WHILE [Cold Feet]

I'm really certain that ANY should not be a looping construct in PARSE. Rebol's use of ANY everywhere else means "any one of", not "any number of". That applies to the ANY short-circuit-OR operation, to the ANY-XXX! types, and it can come up in PARSE such as:

parse block [some any-value!]

I like the shorthand for this this that works across series types with the TAG! combinator:

uparse block [some <any>]

This meaning any one element. It gets at that English concept that operators like * (or <*>) just don't have.

Plus, the "zero-or-more matches of a rule" interpretation doesn't jibe with how we use ANY in English:

  • "Do you have ANY bananas?"
  • "Yes."
  • "Cool. Can I have one, then?"
  • "No, sorry. I don't have ANY."

But I'm Not Happy With Bending WHILE For This

It seemed appealing at first to say that WHILE would be standardized in the language as arity-1, both in PARSE and in ordinary code loops. This would make UNTIL and WHILE line up, and LOOP could take the arity-2 role that WHILE used to have.

But I've been lamenting just how universally WHILE is arity-2 in pretty much every language and that LOOP doesn't really quite cut it while reading. :-/

Sorry for the flux, but I want to move back to while [condition] [body] as it was. However going through the process has spurred thought...

An Observation: OPT SOME <=> WHILE

It has in the past occurred to me that PARSE's WHILE (or ANY) was really OPT SOME. It's three more characters to say it:

while pattern
opt some pattern

(Note: This is only true in modern Ren-C, as previously the progress requirement differentiated these...that is now broken out into FURTHER.)

...but although it's more characters, "optionally some number of occurrences of the pattern" is pretty literally what you are talking about. In the UPARSE model of synthesized values it's kind of less confusing, because it's clearer what it returns in the case of nothing...the same thing OPT always returns when a rule doesn't match: NULL.

Anyway, I'm feeling remorse and a wish to go back to WHILE for arity-2 loops in the language. But I don't want to go back to ANY in PARSE.

Is OPT SOME really so bad?

I've gotten to wondering if there is a reason we don't have a separate word for "zero or more" in English. You actually have to write out "zero or more" to convey that intent... maybe because the intent is too weird for a single word.

When you just write WHILE it may be that you have a case that's actually supposed to be a SOME but it hasn't really bit you yet.

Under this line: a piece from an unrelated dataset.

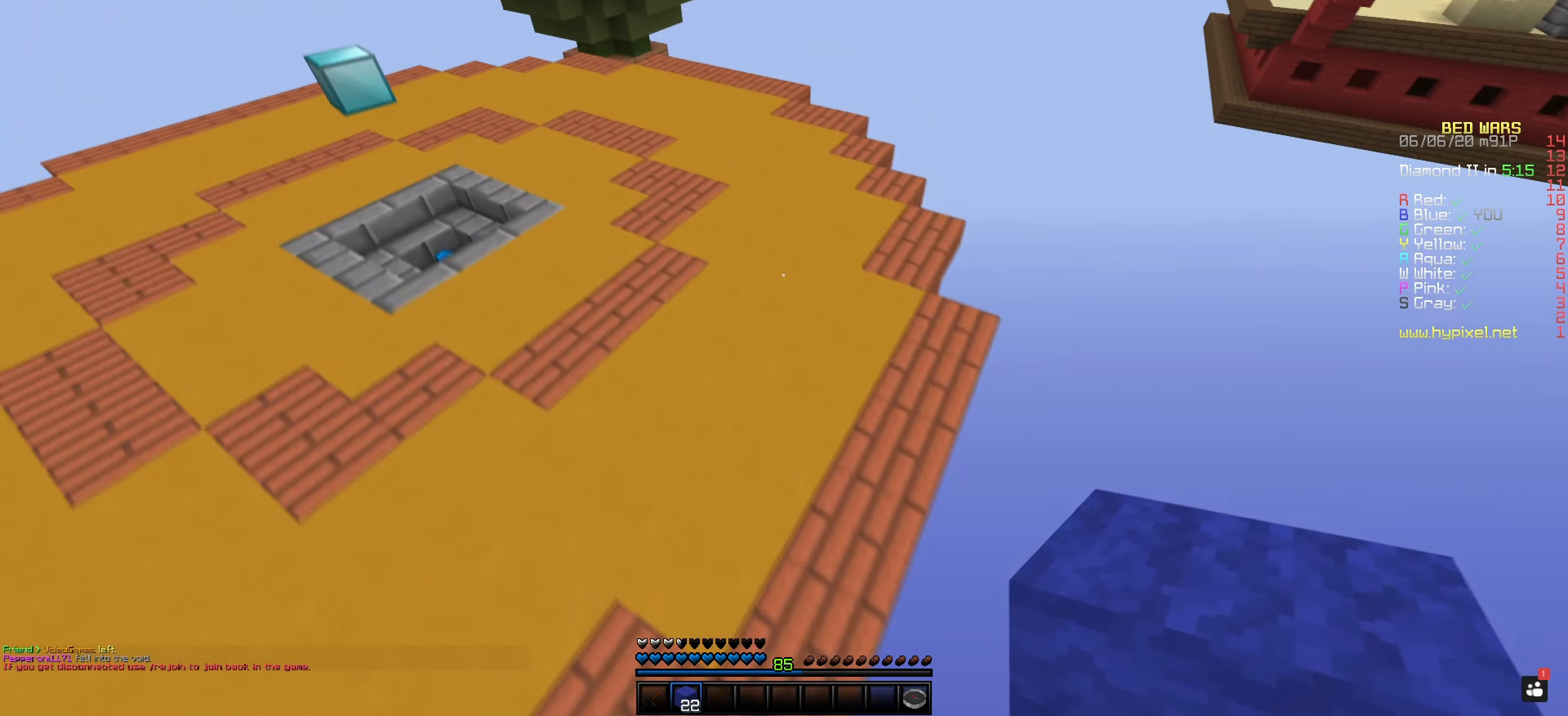
{"keys": [], "mouse": [], "events": [[350, "space", "up"]]}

If you're willing to tolerate between 1 and a million of something, the case of no things being there is distinguished...and calling attention to the fact that the rule you have may not match at all can be an asset.

I actually think OPT SOME offers an advantage, because it encourages you to look at it and decide if the OPT belongs there or not. It may feel kind of like a wart, but maybe it's a helpful wart.

(It reminds me a bit of the UNLESS vs. IF NOT situation. Many people felt UNLESS is actually obfuscating nearly everywhere it's used, and that it's better to break it apart even if that means two words instead of one.)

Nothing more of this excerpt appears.